The United States ambassador to the UN, Susan E. Rice, said
"Today, the U.N. General Assembly sent a clear message to the people of Syria: the world is with you"
Britain's ambassador Mark Lyall Grant said
"We hope that the regime will listen to this overwhelming message from the international community today."
And French Foreign Minister Alain Juppe said
"This is a new step towards the end of the martyrdom of the Syrian people"
Deceased blood-soaked Libyan dictator Ghaddafi
with Venezuelan friend
All three statements are plainly nonsense. Notwithstanding those 137 votes and 17 abstentions and all those "new steps" and "hopes", the actual messages conveyed clearly to the people of Syria were
  1. It's all pretend. The resolution of the world's parliament was non-binding - some reports accurately call it 'symbolic', and the Syrians are expected to keep dying;
  2. Nothing is going to get better soon unless Al-Assad is killed. Russia and China blocked a potentially more substantive andenforceable decision of the UN Security Council just a week ago, and life went on. (And the same two states voted against yesterday's symbolic slap on the Syrian wrist. How do they sleep at night?)
  3. Certain thuggish regimes stand shoulder to shoulder with Al-Assad and his co-conspirators, and so long as they do, the blood is certain to keep flowing.   
Thuggish regimes? Consider Venezuela. Under the headline "Exclusive: Venezuela ships fuel to war-torn Syria", Reuters is reporting this morning that the Hugo Chavez government is delivering $50 million of Venezuelan diesel fuel to the Syrian port of Banias this week. That cargo will ensure Al-Assad's army tanks keep rolling and shooting, undermining the current weak Western sanctions, enabling Syria to keep fueling its military and maintaining the bloody Al-Assad crackdown.

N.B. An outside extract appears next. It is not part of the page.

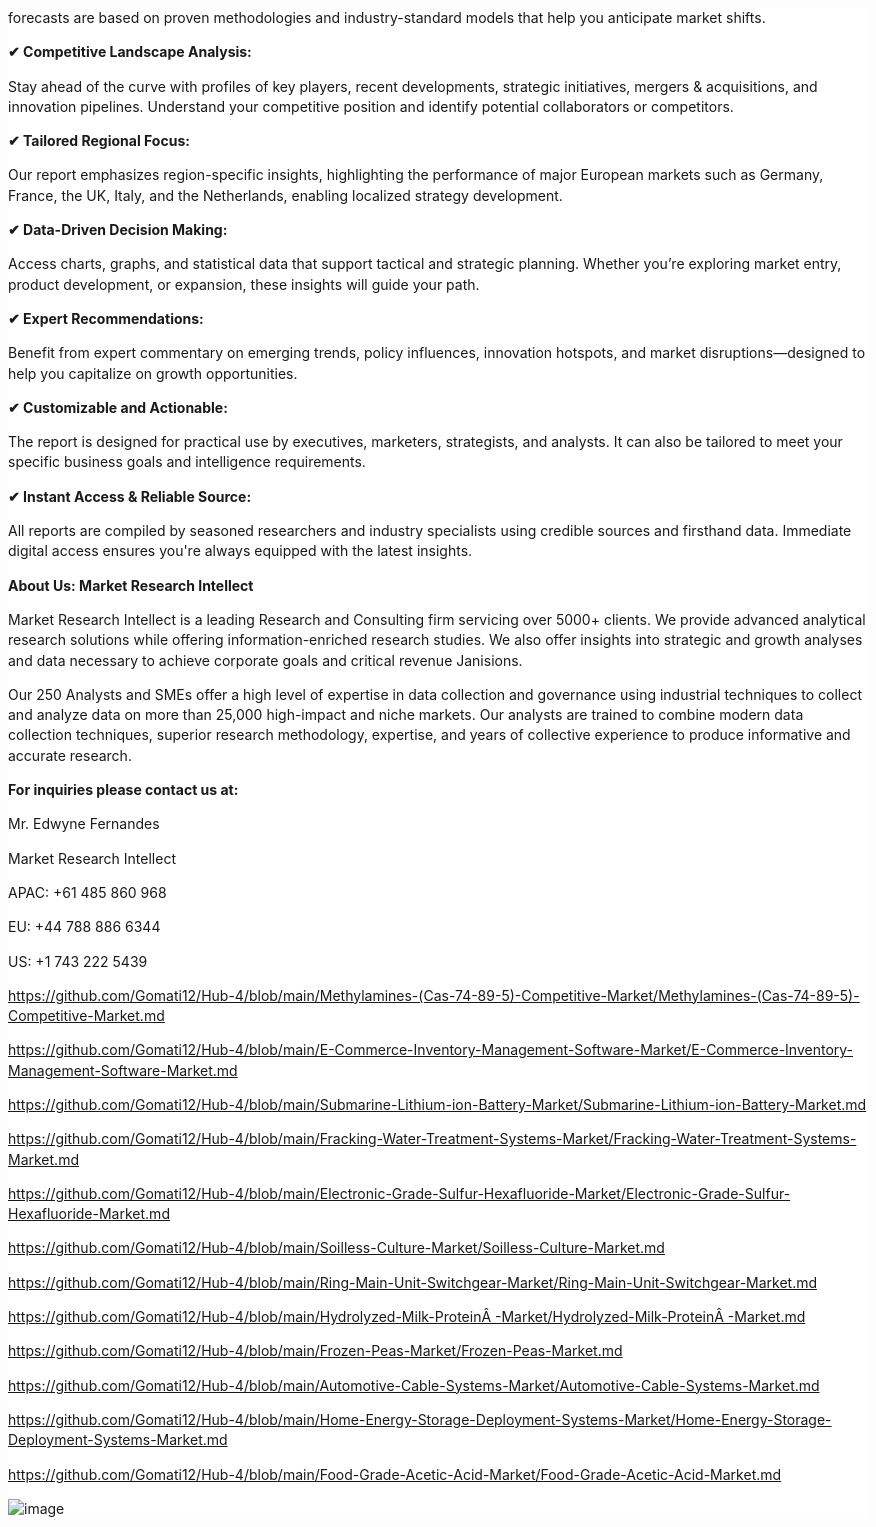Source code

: forecasts are based on proven methodologies and industry-standard models that help you anticipate market shifts.</p><p><strong>✔ Competitive Landscape Analysis:</strong></p><p>Stay ahead of the curve with profiles of key players, recent developments, strategic initiatives, mergers &amp; acquisitions, and innovation pipelines. Understand your competitive position and identify potential collaborators or competitors.</p><p><strong>✔ Tailored Regional Focus:</strong></p><p>Our report emphasizes region-specific insights, highlighting the performance of major European markets such as Germany, France, the UK, Italy, and the Netherlands, enabling localized strategy development.</p><p><strong>✔ Data-Driven Decision Making:</strong></p><p>Access charts, graphs, and statistical data that support tactical and strategic planning. Whether you&rsquo;re exploring market entry, product development, or expansion, these insights will guide your path.</p><p><strong>✔ Expert Recommendations:</strong></p><p>Benefit from expert commentary on emerging trends, policy influences, innovation hotspots, and market disruptions&mdash;designed to help you capitalize on growth opportunities.</p><p><strong>✔ Customizable and Actionable:</strong></p><p>The report is designed for practical use by executives, marketers, strategists, and analysts. It can also be tailored to meet your specific business goals and intelligence requirements.</p><p><strong>✔ Instant Access &amp; Reliable Source:</strong></p><p>All reports are compiled by seasoned researchers and industry specialists using credible sources and firsthand data. Immediate digital access ensures you're always equipped with the latest insights.</p><p><strong><span class="font-[700]">About Us: Market Research Intellect</span></strong></p><p><span class="">Market Research Intellect is a leading Research and Consulting firm servicing over 5000+ clients. We provide advanced analytical research solutions while offering information-enriched research studies.&nbsp;</span>We also offer insights into strategic and growth analyses and data necessary to achieve corporate goals and critical revenue Janisions.</p><p><span class="">Our 250 Analysts and SMEs offer a high level of expertise in data collection and governance using industrial techniques to collect and analyze data on more than 25,000 high-impact and niche markets. Our analysts are trained to combine modern data collection techniques, superior research methodology, expertise, and years of collective experience to produce informative and accurate research.</span></p><p><strong>For inquiries please contact us at:</strong></p><p>Mr. Edwyne Fernandes</p><p>Market Research Intellect</p><p>APAC: +61 485 860 968</p><p>EU: +44 788 886 6344</p><p>US: +1 743 222 5439</p><p><a href="https://github.com/Gomati12/Hub-4/blob/main/Methylamines-(Cas-74-89-5)-Competitive-Market/Methylamines-(Cas-74-89-5)-Competitive-Market.md">https://github.com/Gomati12/Hub-4/blob/main/Methylamines-(Cas-74-89-5)-Competitive-Market/Methylamines-(Cas-74-89-5)-Competitive-Market.md</a></p><p><a href="https://github.com/Gomati12/Hub-4/blob/main/E-Commerce-Inventory-Management-Software-Market/E-Commerce-Inventory-Management-Software-Market.md">https://github.com/Gomati12/Hub-4/blob/main/E-Commerce-Inventory-Management-Software-Market/E-Commerce-Inventory-Management-Software-Market.md</a></p><p><a href="https://github.com/Gomati12/Hub-4/blob/main/Submarine-Lithium-ion-Battery-Market/Submarine-Lithium-ion-Battery-Market.md">https://github.com/Gomati12/Hub-4/blob/main/Submarine-Lithium-ion-Battery-Market/Submarine-Lithium-ion-Battery-Market.md</a></p><p><a href="https://github.com/Gomati12/Hub-4/blob/main/Fracking-Water-Treatment-Systems-Market/Fracking-Water-Treatment-Systems-Market.md">https://github.com/Gomati12/Hub-4/blob/main/Fracking-Water-Treatment-Systems-Market/Fracking-Water-Treatment-Systems-Market.md</a></p><p><a href="https://github.com/Gomati12/Hub-4/blob/main/Electronic-Grade-Sulfur-Hexafluoride-Market/Electronic-Grade-Sulfur-Hexafluoride-Market.md">https://github.com/Gomati12/Hub-4/blob/main/Electronic-Grade-Sulfur-Hexafluoride-Market/Electronic-Grade-Sulfur-Hexafluoride-Market.md</a></p><p><a href="https://github.com/Gomati12/Hub-4/blob/main/Soilless-Culture-Market/Soilless-Culture-Market.md">https://github.com/Gomati12/Hub-4/blob/main/Soilless-Culture-Market/Soilless-Culture-Market.md</a></p><p><a href="https://github.com/Gomati12/Hub-4/blob/main/Ring-Main-Unit-Switchgear-Market/Ring-Main-Unit-Switchgear-Market.md">https://github.com/Gomati12/Hub-4/blob/main/Ring-Main-Unit-Switchgear-Market/Ring-Main-Unit-Switchgear-Market.md</a></p><p><a href="https://github.com/Gomati12/Hub-4/blob/main/Hydrolyzed-Milk-ProteinÂ -Market/Hydrolyzed-Milk-ProteinÂ -Market.md">https://github.com/Gomati12/Hub-4/blob/main/Hydrolyzed-Milk-ProteinÂ -Market/Hydrolyzed-Milk-ProteinÂ -Market.md</a></p><p><a href="https://github.com/Gomati12/Hub-4/blob/main/Frozen-Peas-Market/Frozen-Peas-Market.md">https://github.com/Gomati12/Hub-4/blob/main/Frozen-Peas-Market/Frozen-Peas-Market.md</a></p><p><a href="https://github.com/Gomati12/Hub-4/blob/main/Automotive-Cable-Systems-Market/Automotive-Cable-Systems-Market.md">https://github.com/Gomati12/Hub-4/blob/main/Automotive-Cable-Systems-Market/Automotive-Cable-Systems-Market.md</a></p><p><a href="https://github.com/Gomati12/Hub-4/blob/main/Home-Energy-Storage-Deployment-Systems-Market/Home-Energy-Storage-Deployment-Systems-Market.md">https://github.com/Gomati12/Hub-4/blob/main/Home-Energy-Storage-Deployment-Systems-Market/Home-Energy-Storage-Deployment-Systems-Market.md</a></p><p><a href="https://github.com/Gomati12/Hub-4/blob/main/Food-Grade-Acetic-Acid-Market/Food-Grade-Acetic-Acid-Market.md">https://github.com/Gomati12/Hub-4/blob/main/Food-Grade-Acetic-Acid-Market/Food-Grade-Acetic-Acid-Market.md</a></p>
![image](https://github.com/user-attachments/assets/11eb203d-d41c-43dd-87f0-294d81db3dd8)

Syria is better known as an exporter of crude oil but is experiencing a shortage of domestic refining capacity. Reuters says international sanctions have stopped Syrian oil exports since September last year, drastically stretching government budget revenues.
Ahmedinijad of Iran, with Venezuelan friend

Quite a piece of work is this Chavez. Thick-and-thin buddy of Bashar al-Assad, special chum of Iran's Mahmoud Ahmadinejad (who visited Venezuela last month in his fifth trip to Latin America since 2005) and - even today - defender of the now-dead Libyan dictator Muammar Gaddafi.

Ask Chavez or his mother if the man is a terrorist and the answer will be an emphatic "no".  But there is much about which to worry in the man's deeds. US Senator Richard Luger laid out the concerns well in a newspaper op ed this week entitled "Growing risk posed by Iran-Venezuela axis".
The chances of Venezuela serving as Iran’s surrogate in the hemisphere through terrorism or other coordinated action are increased by its chaotic state of affairs. Venezuela is in the midst of a make-or-break election that will determine the survival of its democracy amid continuing doubts about President Chávez’s health and a welcomed show of will by its diverse opposition groups. Divisions in Venezuela’s Russian-armed military, an inflation rate over 30 percent, a dilapidated oil infrastructure, widespread food and energy shortages, and soaring crime rates are all putting heavy pressure on President Chávez.
The whole Luger piece is worth your time.

Now take into account that Chavez-dominated Venezuela supplies the US with about 10 percent of its current imports of crude oil and petroleum products. As the cynics like to say, what could go wrong?